Unschooling - This is the ultimate in "self-directed" learning - where all learning is child-initiated
and child-directed.  In the strictest definition of unschooling parents do not require any "school work" at
all from the child.  All learning stems from a child's expressed interests, and occurs only if the child so
desires.  This often results in what would be considered "delayed learning" because if a child does not
have an interest in academic subjects, he may learn them later than other children.  

The philosophy maintains that most basic skills will be required by and learned thru life experiences,
and that children learn better when they truly want to learn.  Ideally this means that parents should act
only as a facilitator -- providing opportunities for learning, but never trying to coerce a child into
learning something they have not chosen to learn.  Families adhere more or less to these ideals,
according to their personal beliefs and values.  As a result, there are "shades" of unschooling.
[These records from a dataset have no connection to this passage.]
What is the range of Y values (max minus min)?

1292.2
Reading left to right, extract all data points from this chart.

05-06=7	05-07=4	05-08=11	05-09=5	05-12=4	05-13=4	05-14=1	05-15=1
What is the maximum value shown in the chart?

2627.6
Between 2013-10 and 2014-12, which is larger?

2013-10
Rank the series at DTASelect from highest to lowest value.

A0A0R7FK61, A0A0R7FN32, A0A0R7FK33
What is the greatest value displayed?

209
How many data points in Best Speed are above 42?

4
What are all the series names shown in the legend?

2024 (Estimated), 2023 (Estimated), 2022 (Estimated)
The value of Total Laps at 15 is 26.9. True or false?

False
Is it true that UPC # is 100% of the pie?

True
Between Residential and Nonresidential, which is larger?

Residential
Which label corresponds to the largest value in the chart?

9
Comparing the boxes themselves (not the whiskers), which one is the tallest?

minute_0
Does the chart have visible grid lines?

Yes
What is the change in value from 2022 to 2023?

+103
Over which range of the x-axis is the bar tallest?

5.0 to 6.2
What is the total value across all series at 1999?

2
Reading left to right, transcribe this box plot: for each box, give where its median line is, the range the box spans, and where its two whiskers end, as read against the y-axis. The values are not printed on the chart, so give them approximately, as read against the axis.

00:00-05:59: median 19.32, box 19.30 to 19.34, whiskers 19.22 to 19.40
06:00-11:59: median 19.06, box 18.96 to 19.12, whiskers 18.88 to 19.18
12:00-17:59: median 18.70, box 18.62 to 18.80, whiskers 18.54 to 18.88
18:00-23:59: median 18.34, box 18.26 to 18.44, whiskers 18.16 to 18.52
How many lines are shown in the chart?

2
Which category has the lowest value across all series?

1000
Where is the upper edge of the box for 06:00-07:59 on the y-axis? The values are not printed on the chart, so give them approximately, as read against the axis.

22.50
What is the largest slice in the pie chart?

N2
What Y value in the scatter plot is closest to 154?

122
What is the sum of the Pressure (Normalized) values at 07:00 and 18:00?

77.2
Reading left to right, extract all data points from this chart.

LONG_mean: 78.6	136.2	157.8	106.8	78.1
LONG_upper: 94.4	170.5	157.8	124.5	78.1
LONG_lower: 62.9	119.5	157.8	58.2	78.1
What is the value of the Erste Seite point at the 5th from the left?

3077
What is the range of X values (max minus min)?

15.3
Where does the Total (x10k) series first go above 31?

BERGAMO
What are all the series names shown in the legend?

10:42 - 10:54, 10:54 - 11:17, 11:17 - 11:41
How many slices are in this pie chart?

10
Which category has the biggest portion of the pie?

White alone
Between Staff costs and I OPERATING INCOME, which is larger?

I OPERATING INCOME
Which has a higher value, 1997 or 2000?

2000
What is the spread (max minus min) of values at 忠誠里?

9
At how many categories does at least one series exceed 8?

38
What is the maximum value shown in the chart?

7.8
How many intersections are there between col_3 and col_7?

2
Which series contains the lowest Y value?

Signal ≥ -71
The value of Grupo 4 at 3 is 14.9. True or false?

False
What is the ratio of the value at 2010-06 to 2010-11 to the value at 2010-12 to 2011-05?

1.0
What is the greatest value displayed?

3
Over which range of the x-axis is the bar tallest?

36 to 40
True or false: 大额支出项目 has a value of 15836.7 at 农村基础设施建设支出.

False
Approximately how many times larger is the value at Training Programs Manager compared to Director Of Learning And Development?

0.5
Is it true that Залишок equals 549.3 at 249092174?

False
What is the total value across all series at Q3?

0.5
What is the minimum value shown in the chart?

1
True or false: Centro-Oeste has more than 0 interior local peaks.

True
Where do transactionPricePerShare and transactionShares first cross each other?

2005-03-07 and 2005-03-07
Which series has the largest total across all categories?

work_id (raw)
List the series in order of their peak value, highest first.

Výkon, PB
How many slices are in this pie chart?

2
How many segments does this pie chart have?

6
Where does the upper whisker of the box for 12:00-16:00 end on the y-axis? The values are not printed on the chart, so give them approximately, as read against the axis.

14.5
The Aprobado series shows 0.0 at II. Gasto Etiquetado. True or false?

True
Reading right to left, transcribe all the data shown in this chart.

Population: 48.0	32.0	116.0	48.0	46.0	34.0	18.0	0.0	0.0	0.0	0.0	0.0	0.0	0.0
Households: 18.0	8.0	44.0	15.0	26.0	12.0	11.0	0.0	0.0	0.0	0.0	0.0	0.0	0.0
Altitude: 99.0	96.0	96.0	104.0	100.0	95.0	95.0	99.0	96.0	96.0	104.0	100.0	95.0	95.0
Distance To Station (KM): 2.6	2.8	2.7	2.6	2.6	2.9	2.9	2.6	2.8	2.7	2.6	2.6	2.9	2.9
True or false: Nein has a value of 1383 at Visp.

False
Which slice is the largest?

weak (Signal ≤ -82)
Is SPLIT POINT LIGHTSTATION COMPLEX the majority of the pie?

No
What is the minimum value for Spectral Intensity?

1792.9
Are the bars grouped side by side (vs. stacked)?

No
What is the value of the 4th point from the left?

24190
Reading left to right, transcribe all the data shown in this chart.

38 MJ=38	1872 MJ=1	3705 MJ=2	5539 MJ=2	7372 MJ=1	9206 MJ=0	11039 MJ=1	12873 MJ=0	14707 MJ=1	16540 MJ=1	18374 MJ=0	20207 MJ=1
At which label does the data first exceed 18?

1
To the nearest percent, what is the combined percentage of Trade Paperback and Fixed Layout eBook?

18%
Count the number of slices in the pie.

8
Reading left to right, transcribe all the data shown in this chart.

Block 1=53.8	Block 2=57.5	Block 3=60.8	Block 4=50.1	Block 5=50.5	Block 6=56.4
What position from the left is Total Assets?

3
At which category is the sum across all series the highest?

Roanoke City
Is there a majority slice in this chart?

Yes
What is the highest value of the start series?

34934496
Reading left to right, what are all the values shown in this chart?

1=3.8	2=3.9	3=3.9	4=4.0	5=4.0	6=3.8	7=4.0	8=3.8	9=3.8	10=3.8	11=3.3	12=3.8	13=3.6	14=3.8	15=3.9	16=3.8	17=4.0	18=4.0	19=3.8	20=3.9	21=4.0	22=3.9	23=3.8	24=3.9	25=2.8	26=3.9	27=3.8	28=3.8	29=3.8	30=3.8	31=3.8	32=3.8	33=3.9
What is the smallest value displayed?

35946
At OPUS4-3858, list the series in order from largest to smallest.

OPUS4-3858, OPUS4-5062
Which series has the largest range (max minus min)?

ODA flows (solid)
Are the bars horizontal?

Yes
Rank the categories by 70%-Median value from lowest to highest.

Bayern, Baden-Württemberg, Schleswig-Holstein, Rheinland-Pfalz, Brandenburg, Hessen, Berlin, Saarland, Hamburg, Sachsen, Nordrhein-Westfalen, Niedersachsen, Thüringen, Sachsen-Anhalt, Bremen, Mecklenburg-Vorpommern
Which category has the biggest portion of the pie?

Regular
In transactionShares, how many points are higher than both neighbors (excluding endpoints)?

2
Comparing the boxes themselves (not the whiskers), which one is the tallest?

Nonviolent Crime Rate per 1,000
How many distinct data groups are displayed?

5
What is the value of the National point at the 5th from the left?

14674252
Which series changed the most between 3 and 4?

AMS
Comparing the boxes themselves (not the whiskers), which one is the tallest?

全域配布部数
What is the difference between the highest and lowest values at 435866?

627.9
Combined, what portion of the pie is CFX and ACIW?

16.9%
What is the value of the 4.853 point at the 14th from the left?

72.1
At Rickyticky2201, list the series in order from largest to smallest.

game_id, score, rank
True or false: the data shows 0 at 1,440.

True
Many unschooling parents follow the philosophies and recommendations  found in essays written by
several homeschooling "pioneers".  These include:
John Holt, author of "Teach Your Own" (1981);
Mary Griffith, author of "The Unschooling Handbook: How to Use the Whole World as Your
Child's Classroom"
(1998); Grace Llewellyn, author of "The Teenage Liberation Handbook:  
How to Quit School and Get a Real Life and Education"
; and Sandra Dodd, author of "Moving a
(a collection of essays and articles).  These books are available from libraries, major book
sellers, and many online merchants.

Unschooling is a popular choice for homeschooling children in pre-school and K - 3rd grade.  Some
families ultimately decide that more structure and deliberate learning is desirable beginning in the
upper elementary grades and increasing thru high school.   Others continue to unschool thru high
school, only providing formal, structured learning when the child requests it  (if, for example, the child's
interests lead him or her to pursue college or technical school).  

Unschooling is also a good temporary option for "reluctant learners" and for children who are
recovering from a difficult school experience.  The chance to learn and explore on their own, following
pursuits that truly interest them,  may re-ignite a joy of learning.